▸ **What to do**
Using the listing below, copy exactly the lines from the one containing "100 | | 106 |" to the one containing "106 | | 96 |", both lines included, and no others.

*** Extracted material ***

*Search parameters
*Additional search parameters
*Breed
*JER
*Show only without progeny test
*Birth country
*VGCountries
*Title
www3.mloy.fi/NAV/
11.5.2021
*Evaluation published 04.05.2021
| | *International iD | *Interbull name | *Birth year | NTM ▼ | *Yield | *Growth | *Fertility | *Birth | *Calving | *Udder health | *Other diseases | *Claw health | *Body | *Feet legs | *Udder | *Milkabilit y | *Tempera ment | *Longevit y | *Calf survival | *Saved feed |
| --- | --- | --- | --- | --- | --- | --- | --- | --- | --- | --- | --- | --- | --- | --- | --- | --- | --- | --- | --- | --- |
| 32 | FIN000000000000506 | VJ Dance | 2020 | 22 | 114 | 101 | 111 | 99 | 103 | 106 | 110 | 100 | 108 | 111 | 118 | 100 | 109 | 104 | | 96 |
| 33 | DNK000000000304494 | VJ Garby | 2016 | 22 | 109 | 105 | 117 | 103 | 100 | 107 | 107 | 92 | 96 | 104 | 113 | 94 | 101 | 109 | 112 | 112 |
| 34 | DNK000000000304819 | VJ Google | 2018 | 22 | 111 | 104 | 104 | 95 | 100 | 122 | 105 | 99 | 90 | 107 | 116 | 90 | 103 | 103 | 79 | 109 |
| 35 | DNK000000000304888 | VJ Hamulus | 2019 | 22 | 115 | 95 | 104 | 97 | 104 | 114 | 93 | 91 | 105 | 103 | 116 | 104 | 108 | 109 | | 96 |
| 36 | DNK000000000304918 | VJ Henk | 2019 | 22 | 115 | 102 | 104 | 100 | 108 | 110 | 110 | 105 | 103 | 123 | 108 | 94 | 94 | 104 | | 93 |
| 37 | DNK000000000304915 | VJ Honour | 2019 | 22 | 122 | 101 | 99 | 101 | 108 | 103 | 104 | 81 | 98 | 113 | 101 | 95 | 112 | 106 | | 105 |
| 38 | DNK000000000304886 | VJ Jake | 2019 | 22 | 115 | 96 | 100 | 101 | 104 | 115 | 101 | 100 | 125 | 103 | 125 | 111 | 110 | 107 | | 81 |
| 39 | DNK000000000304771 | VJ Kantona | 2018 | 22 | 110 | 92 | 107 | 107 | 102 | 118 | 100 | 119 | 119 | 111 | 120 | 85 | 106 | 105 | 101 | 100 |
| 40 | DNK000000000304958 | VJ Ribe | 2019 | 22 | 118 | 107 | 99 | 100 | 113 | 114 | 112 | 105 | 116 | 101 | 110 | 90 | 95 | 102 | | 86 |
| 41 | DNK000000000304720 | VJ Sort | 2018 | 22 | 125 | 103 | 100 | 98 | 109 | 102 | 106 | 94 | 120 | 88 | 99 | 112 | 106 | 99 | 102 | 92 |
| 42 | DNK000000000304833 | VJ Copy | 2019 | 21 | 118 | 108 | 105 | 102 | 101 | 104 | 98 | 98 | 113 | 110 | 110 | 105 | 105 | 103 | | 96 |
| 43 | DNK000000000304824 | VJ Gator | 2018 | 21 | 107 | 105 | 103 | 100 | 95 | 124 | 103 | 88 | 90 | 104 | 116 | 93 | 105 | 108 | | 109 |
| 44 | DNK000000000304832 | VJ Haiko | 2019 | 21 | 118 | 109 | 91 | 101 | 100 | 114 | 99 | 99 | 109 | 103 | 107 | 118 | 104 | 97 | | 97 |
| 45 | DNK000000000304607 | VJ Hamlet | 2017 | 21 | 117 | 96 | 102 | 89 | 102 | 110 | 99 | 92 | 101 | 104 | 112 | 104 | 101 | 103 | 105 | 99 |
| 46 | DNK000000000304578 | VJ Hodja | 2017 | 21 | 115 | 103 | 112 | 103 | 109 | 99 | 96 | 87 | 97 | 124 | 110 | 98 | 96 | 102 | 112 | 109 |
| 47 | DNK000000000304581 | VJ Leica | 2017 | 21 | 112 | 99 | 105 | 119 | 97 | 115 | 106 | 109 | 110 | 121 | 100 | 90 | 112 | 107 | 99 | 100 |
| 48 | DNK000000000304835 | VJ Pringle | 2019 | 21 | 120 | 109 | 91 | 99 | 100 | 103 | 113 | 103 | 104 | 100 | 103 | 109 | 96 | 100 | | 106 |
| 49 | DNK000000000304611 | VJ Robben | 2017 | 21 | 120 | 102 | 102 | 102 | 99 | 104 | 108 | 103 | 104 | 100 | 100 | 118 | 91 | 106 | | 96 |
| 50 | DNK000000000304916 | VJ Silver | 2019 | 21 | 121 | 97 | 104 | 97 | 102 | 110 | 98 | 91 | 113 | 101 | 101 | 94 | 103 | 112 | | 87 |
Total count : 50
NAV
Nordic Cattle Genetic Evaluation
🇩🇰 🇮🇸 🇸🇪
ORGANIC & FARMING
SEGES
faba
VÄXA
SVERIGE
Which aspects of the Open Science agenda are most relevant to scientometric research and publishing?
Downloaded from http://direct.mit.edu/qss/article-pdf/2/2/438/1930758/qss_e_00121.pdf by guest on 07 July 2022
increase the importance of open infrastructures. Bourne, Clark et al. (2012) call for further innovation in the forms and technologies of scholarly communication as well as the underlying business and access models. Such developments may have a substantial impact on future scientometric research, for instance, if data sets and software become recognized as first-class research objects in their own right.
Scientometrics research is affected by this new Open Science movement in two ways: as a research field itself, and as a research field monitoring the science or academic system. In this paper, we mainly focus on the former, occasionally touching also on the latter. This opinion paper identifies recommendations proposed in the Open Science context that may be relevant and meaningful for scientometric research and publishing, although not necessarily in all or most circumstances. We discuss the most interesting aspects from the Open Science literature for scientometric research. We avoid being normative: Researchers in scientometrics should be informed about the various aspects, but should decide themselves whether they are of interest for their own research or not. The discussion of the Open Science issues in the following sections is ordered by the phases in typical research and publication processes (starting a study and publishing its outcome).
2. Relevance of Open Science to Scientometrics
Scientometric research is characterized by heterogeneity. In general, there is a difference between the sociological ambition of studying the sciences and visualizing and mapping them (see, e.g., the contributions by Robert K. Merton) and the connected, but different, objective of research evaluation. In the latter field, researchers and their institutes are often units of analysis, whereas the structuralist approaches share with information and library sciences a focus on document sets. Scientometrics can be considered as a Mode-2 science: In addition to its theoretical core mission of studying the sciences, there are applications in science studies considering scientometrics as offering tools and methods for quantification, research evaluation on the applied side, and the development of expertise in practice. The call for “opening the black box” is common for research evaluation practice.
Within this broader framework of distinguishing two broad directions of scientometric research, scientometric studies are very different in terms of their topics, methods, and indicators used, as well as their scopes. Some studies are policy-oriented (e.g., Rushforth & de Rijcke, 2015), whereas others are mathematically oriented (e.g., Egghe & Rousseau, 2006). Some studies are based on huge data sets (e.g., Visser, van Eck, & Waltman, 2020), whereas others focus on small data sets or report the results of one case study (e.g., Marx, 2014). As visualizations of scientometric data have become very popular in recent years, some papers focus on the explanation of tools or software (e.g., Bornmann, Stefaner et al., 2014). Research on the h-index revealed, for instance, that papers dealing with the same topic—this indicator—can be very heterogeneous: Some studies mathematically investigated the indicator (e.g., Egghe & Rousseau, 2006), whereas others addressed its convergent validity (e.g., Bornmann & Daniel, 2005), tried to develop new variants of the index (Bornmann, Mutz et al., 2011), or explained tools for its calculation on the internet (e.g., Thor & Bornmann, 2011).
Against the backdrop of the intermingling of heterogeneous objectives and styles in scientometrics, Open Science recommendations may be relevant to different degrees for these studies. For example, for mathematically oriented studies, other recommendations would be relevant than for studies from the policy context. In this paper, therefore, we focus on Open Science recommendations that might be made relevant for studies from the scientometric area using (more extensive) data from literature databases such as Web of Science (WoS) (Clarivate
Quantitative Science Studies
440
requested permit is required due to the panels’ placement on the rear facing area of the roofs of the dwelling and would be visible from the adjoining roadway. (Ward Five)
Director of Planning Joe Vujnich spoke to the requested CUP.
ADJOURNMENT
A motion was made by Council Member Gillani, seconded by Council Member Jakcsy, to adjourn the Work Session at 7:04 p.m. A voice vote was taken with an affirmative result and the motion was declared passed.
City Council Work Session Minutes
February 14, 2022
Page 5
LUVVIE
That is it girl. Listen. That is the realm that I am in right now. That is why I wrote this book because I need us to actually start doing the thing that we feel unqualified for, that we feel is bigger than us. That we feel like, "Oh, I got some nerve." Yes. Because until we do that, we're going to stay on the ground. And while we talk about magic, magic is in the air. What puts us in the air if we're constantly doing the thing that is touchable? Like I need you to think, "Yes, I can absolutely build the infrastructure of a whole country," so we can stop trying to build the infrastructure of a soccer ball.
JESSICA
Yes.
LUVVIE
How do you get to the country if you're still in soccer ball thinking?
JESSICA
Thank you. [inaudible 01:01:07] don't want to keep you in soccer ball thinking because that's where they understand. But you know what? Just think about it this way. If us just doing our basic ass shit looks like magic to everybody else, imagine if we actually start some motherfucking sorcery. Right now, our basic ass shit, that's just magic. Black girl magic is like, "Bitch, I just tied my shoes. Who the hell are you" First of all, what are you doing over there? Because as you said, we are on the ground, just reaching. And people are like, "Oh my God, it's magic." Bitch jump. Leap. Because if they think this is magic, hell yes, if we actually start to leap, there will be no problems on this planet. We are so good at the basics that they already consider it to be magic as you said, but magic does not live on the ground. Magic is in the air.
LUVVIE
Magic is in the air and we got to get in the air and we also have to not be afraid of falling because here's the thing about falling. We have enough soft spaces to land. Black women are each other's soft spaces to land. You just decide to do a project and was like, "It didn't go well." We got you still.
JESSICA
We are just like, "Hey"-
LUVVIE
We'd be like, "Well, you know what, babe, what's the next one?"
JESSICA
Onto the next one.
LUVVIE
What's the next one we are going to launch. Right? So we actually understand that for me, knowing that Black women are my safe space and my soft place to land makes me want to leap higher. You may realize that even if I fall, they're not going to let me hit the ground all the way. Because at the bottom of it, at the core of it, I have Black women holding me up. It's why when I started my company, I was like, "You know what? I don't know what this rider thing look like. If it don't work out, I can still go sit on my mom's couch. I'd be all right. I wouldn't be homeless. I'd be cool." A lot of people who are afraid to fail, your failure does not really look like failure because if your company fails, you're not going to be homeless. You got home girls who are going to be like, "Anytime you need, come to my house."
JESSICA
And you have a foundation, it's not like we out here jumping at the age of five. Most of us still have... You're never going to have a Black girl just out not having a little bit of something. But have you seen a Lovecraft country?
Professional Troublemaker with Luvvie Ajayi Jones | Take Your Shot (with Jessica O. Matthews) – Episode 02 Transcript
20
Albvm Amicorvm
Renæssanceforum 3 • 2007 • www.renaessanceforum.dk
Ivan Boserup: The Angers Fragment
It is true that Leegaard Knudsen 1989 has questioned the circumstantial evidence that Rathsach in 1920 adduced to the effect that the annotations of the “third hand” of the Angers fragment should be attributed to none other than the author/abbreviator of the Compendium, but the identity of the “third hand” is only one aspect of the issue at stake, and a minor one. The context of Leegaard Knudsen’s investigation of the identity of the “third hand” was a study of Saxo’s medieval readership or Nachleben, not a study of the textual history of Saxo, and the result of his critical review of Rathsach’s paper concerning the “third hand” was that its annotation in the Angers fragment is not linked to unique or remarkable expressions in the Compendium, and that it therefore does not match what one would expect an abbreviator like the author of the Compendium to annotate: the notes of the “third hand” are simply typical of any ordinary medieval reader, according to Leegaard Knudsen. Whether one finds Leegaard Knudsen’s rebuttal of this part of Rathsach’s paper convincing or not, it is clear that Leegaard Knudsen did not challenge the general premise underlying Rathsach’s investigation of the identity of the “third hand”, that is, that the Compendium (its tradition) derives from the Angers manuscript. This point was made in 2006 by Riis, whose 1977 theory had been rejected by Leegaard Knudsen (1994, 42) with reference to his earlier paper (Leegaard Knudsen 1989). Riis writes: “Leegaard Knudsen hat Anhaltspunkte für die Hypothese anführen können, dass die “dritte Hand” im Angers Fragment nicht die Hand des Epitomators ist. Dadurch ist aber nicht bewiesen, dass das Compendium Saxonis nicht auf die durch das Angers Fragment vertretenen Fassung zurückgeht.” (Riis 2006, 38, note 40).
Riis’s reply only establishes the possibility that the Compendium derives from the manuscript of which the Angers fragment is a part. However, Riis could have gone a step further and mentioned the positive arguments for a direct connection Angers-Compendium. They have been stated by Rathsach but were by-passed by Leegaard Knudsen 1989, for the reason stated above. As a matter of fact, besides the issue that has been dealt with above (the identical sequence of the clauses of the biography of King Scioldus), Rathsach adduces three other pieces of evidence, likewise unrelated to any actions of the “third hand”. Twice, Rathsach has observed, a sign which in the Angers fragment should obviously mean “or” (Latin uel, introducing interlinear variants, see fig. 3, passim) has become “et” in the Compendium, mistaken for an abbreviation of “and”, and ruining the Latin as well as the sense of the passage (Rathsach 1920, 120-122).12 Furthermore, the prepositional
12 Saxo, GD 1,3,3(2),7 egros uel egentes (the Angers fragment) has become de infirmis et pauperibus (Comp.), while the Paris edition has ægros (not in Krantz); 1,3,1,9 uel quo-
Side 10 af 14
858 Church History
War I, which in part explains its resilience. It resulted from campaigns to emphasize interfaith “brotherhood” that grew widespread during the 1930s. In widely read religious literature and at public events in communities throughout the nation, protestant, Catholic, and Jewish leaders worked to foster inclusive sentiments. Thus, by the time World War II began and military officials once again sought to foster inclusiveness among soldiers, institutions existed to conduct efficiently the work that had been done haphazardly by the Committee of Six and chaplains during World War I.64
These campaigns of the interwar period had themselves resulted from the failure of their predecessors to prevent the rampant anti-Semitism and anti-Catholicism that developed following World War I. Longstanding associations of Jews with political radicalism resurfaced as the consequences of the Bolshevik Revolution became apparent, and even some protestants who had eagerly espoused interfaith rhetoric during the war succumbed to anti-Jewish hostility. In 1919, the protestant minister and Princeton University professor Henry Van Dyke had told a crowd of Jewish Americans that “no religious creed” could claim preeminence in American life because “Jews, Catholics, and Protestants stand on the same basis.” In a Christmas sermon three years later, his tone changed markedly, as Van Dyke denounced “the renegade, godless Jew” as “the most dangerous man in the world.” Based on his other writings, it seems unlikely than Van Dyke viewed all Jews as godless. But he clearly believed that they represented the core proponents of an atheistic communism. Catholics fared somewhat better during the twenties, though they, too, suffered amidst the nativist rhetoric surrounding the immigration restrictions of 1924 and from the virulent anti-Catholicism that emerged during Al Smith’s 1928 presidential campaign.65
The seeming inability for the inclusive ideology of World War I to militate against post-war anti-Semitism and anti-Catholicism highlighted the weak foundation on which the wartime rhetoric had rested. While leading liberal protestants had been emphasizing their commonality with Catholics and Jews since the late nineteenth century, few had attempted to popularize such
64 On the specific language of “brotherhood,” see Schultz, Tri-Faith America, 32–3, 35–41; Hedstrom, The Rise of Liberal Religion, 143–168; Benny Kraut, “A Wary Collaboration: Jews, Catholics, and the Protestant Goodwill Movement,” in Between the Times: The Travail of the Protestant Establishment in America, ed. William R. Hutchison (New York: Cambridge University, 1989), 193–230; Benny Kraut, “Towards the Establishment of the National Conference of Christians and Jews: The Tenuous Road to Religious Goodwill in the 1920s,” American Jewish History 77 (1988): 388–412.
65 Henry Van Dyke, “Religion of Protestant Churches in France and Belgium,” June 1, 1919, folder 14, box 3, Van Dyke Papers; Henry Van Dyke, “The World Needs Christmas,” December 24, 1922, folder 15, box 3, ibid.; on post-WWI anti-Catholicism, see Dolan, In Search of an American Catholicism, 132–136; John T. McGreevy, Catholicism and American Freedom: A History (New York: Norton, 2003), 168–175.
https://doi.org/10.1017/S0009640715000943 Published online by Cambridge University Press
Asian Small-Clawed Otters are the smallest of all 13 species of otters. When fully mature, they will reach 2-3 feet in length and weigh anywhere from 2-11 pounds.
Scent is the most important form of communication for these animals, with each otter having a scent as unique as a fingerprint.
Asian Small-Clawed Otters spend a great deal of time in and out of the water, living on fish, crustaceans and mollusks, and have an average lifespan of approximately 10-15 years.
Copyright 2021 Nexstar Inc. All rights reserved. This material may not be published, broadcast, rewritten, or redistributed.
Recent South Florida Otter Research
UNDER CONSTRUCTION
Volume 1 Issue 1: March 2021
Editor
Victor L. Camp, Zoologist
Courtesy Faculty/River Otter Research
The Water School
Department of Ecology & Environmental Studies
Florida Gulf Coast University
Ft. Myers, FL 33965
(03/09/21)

***

▸ **Response to the task**
| 48 | DNK000000000304835 | VJ Pringle | 2019 | 21 | 120 | 109 | 91 | 99 | 100 | 103 | 113 | 103 | 104 | 100 | 103 | 109 | 96 | 100 | | 106 |
| 49 | DNK000000000304611 | VJ Robben | 2017 | 21 | 120 | 102 | 102 | 102 | 99 | 104 | 108 | 103 | 104 | 100 | 100 | 118 | 91 | 106 | | 96 |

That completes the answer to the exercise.